The problem – Entries follow. Return each line that contains the word "understood".
(Beginning of Source material)
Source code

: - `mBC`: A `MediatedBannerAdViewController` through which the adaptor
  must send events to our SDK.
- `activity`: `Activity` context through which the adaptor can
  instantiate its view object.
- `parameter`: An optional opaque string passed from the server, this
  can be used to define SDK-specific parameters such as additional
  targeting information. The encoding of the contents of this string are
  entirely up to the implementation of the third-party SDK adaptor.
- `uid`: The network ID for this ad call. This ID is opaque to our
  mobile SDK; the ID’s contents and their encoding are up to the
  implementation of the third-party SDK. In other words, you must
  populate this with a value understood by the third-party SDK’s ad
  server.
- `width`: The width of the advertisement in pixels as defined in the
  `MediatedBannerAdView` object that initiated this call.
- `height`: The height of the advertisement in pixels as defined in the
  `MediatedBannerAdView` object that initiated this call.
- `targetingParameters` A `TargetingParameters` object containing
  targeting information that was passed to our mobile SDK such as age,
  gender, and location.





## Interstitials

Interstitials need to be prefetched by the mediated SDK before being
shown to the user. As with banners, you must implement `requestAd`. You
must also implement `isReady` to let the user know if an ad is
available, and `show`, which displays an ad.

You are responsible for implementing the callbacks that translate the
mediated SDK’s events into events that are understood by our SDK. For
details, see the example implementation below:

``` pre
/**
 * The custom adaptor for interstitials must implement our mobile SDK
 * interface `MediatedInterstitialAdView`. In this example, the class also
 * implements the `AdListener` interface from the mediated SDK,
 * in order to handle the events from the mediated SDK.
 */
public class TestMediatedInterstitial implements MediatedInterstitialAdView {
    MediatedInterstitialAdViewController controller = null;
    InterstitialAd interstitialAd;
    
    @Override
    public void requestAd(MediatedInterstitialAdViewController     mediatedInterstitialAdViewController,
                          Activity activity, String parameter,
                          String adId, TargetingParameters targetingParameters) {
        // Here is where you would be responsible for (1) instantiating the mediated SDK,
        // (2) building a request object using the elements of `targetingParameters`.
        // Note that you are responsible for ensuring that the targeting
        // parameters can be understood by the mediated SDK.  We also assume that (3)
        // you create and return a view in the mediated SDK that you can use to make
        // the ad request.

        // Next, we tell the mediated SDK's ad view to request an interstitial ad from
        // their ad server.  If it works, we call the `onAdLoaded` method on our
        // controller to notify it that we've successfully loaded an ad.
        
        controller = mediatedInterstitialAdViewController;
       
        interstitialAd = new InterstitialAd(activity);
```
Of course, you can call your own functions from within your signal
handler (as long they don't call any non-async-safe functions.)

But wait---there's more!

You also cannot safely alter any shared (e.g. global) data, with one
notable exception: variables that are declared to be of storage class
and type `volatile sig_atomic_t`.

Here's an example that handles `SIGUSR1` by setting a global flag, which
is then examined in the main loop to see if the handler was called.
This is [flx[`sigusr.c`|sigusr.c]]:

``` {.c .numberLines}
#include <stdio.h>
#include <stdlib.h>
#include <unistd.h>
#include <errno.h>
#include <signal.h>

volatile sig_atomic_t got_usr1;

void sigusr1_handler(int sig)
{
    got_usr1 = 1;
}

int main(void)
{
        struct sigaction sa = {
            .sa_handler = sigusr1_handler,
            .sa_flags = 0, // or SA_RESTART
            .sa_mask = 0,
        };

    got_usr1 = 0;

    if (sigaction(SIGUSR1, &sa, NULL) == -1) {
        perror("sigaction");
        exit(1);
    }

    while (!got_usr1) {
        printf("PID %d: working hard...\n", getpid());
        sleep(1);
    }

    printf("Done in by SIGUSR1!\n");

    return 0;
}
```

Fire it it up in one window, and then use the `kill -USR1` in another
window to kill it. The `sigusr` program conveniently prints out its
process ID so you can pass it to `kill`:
(End of Source material)
Exercise response –
  populate this with a value understood by the third-party SDK’s ad
mediated SDK’s events into events that are understood by our SDK. For
        // parameters can be understood by the mediated SDK.  We also assume that (3)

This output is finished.